Uptake and transport of a novel anticancer drug-delivery system: lactosyl-norcantharidin-associated N-trimethyl chitosan nanoparticles across intestinal Caco-2 cell monolayers

In this paper, novel liver-targeting nanoparticles (NPs), lactosyl-norcantharidin (Lac-NCTD)-associated N-trimethyl chitosan (TMC) NPs (Lac-NCTD-TMC-NPs), were prepared using ionic cross-linkage. The physical properties, particle size, and encapsulation efficiency of the nanoparticles were then investigated. The continuous line of heterogeneous human epithelial colorectal adenocarcinoma cells (Caco-2) cell monolayer model was used to study the transport mechanism of Lac-NCTD, and the effects of factors such as time, temperature, pH level, drug concentration, enhancers, and inhibitors. This model was also used to indicate the differences among Lac-NCTD, Lac-NCTD-associated chitosan NPs (Lac-NCTD-CS-NPs), and Lac-NCTD- TMC-NPs in the absorption and transportation of membranes. Drug concentration levels were measured using high-performance liquid chromatography.
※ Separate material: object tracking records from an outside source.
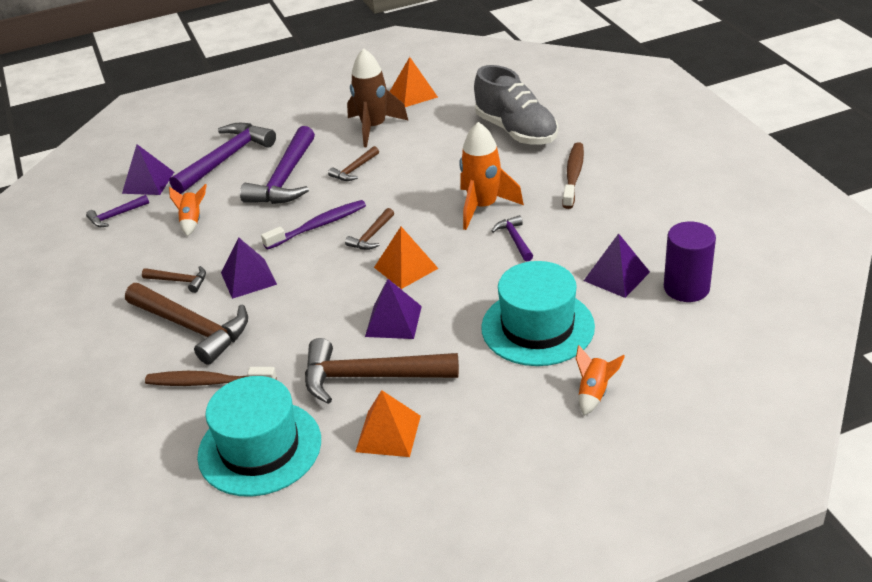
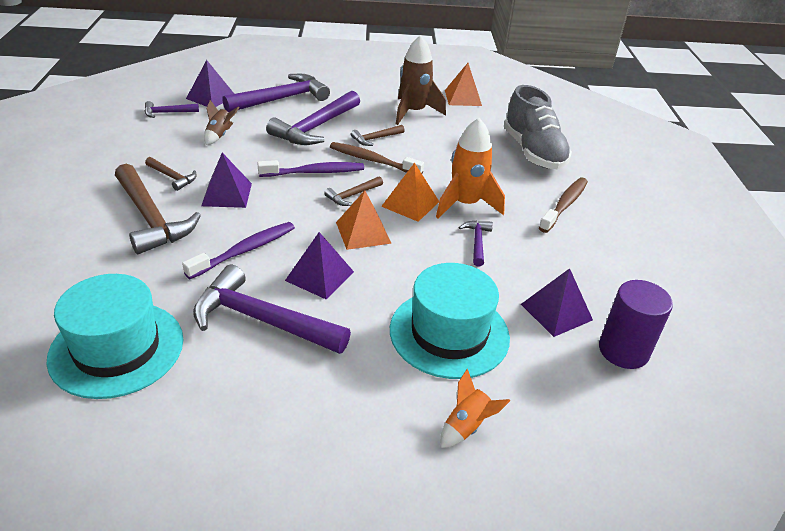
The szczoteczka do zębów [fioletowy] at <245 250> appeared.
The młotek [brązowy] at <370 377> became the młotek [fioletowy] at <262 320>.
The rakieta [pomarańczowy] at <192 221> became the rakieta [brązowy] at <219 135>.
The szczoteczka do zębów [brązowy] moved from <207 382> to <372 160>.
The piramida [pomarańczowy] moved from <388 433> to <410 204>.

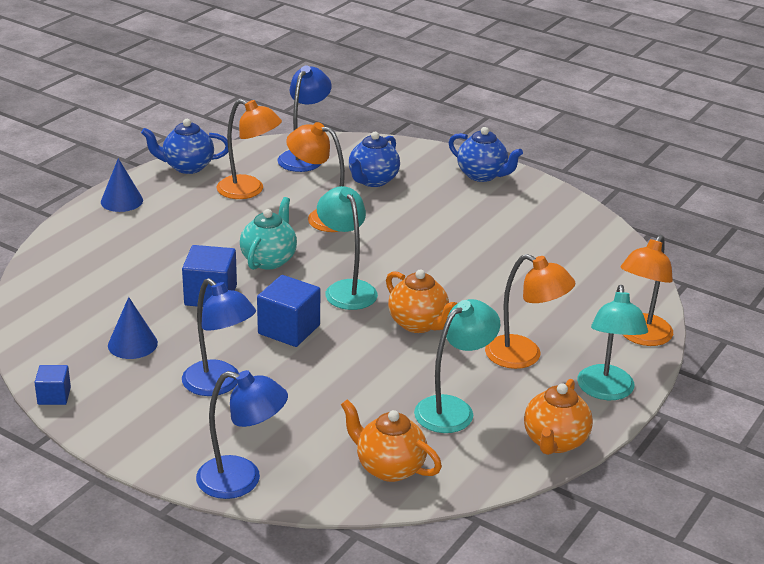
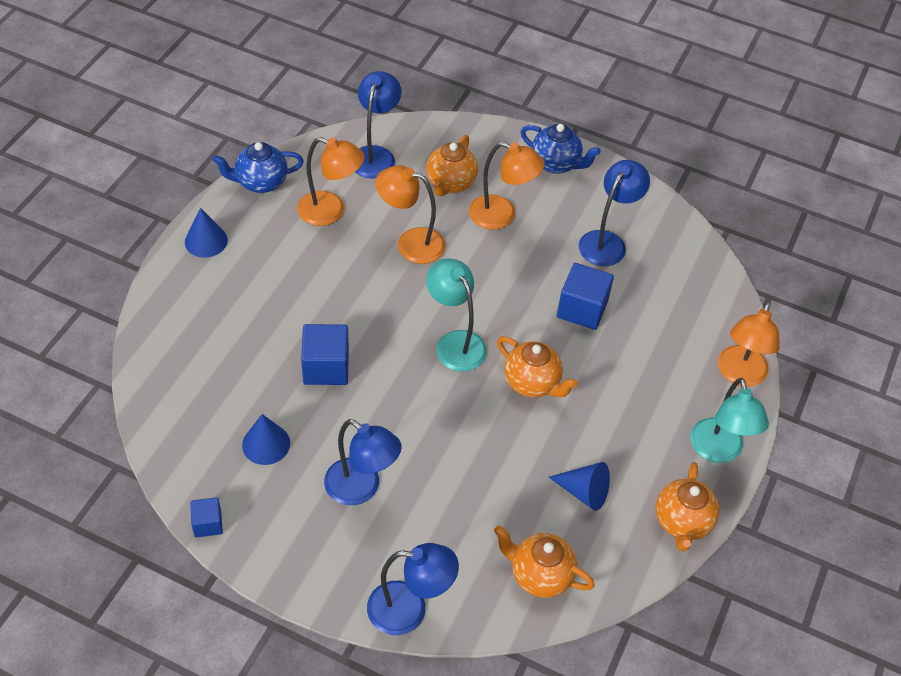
The imbryk [niebieski] at <373 180> became the imbryk [pomarańczowy] at <450 183>.
The lampka [pomarańczowy] moved from <524 356> to <501 216>.
The lampka [turkusowy] at <453 409> was replaced by the stożek [niebieski] at <584 492>.
The sześcian [niebieski] moved from <289 329> to <582 309>.
The lampka [niebieski] at <607 242> appeared.
The imbryk [turkusowy] at <269 260> disappeared.

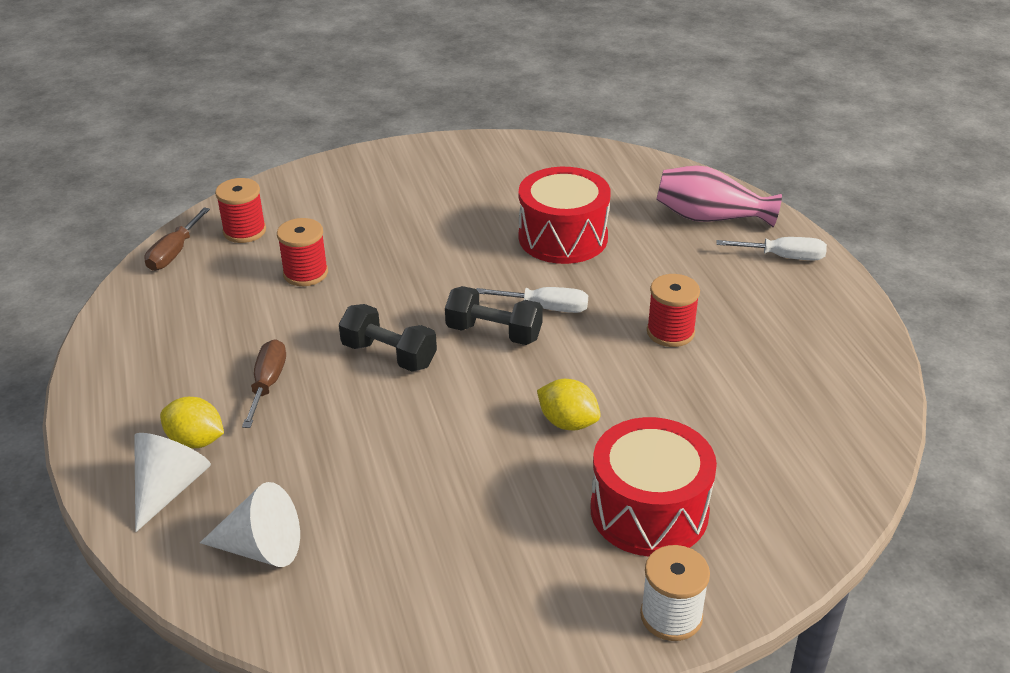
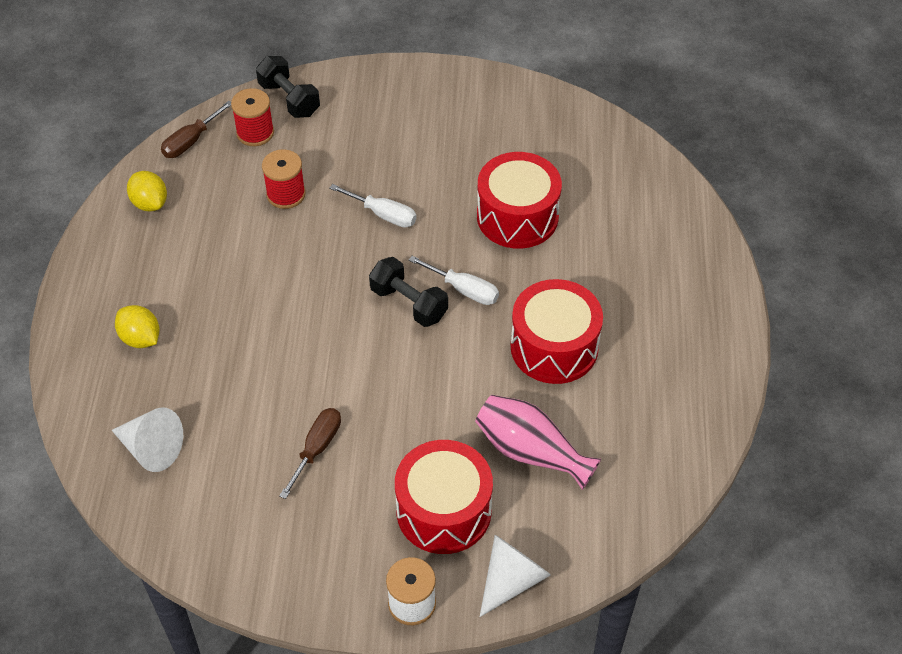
The cytryna [żółty] moved from <568 422> to <150 203>.
The hantel [czarny] moved from <389 355> to <289 99>.
The śrubokręt [brązowy] moved from <267 384> to <317 448>.
The śrubokręt [biały] moved from <783 257> to <383 214>.
The wazon [różowy] moved from <710 218> to <531 452>.
The stożek [biały] moved from <169 488> to <512 579>.
The szpulka [czerwony] at <670 332> was replaced by the bęben [czerwony] at <554 347>.

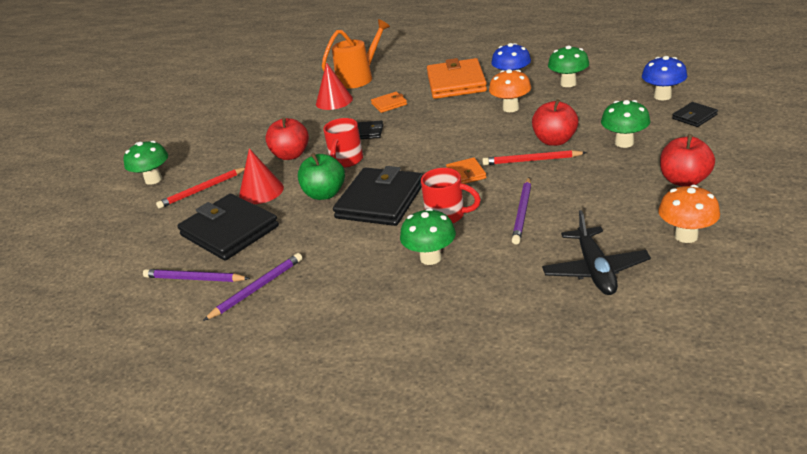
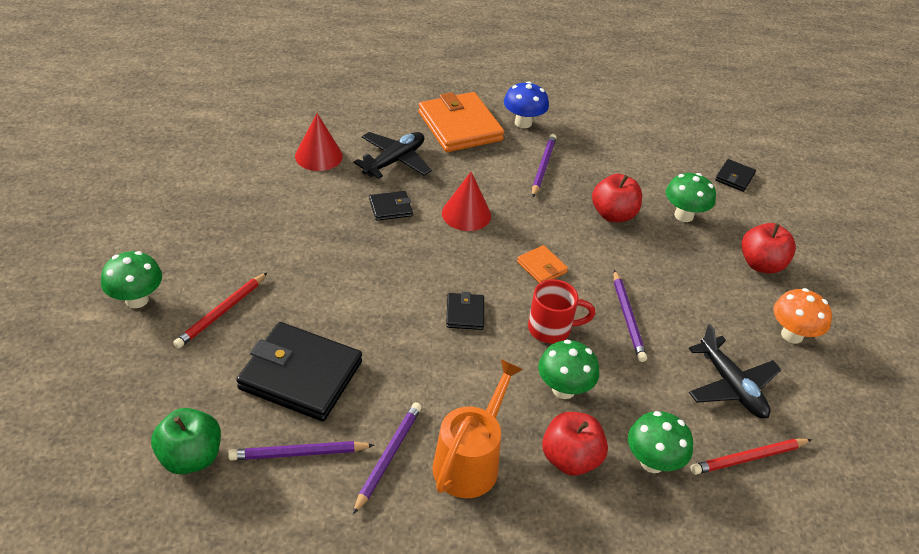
The jabłko [zielony] moved from <325 194> to <190 457>.
The portfel [pomarańczowy] at <389 104> was replaced by the samolot [czarny] at <394 161>.
The konewka [pomarańczowy] moved from <358 78> to <470 461>.
The stożek [czerwony] moved from <261 191> to <466 214>.
The portfel [czarny] at <380 201> changed to 0.47 times the size.
The grzyb [pomarańczowy] at <510 108> was replaced by the ołówek [fioletowy] at <543 167>.
The jabłko [czerwony] moved from <291 155> to <570 459>.
The grzyb [zielony] moved from <568 83> to <652 462>.
The ołówek [czerwony] moved from <531 160> to <748 458>.
The kubek [czerwony] at <346 161> disappeared.
The grzyb [niebieski] at <662 96> disappeared.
Active transport and paracellular transport were suggested to be both the primary and secondary mechanisms for Lac-NCTD absorption, respectively. Lac-NCTD uptake and absorption were not controlled by pH levels, but were positively correlated to uptake time, and negatively correlated to temperature. The basolat- eral to apical apparent permeability coefficients (Papps) were higher than those of the apical to basolateral values. The inhibitor of P-glycoprotein and the multidrug resistance-associated protein 2 significantly enhanced the uptake amount of Lac-NCTD. Compared with Lac-NCTD, Lac- NCTD-CS-NPs and Lac-NCTD-TMC-NPs significantly enhanced drug absorption. Additionally, the latter exhibited stronger action. Lac-NCTD-NPs could penetrate the plasma membrane of Caco-2 cells and translocate into the cytoplasm and even into the nucleus. Nanoparticles were uptaken into Caco-2 cells through the endocytosis pathway.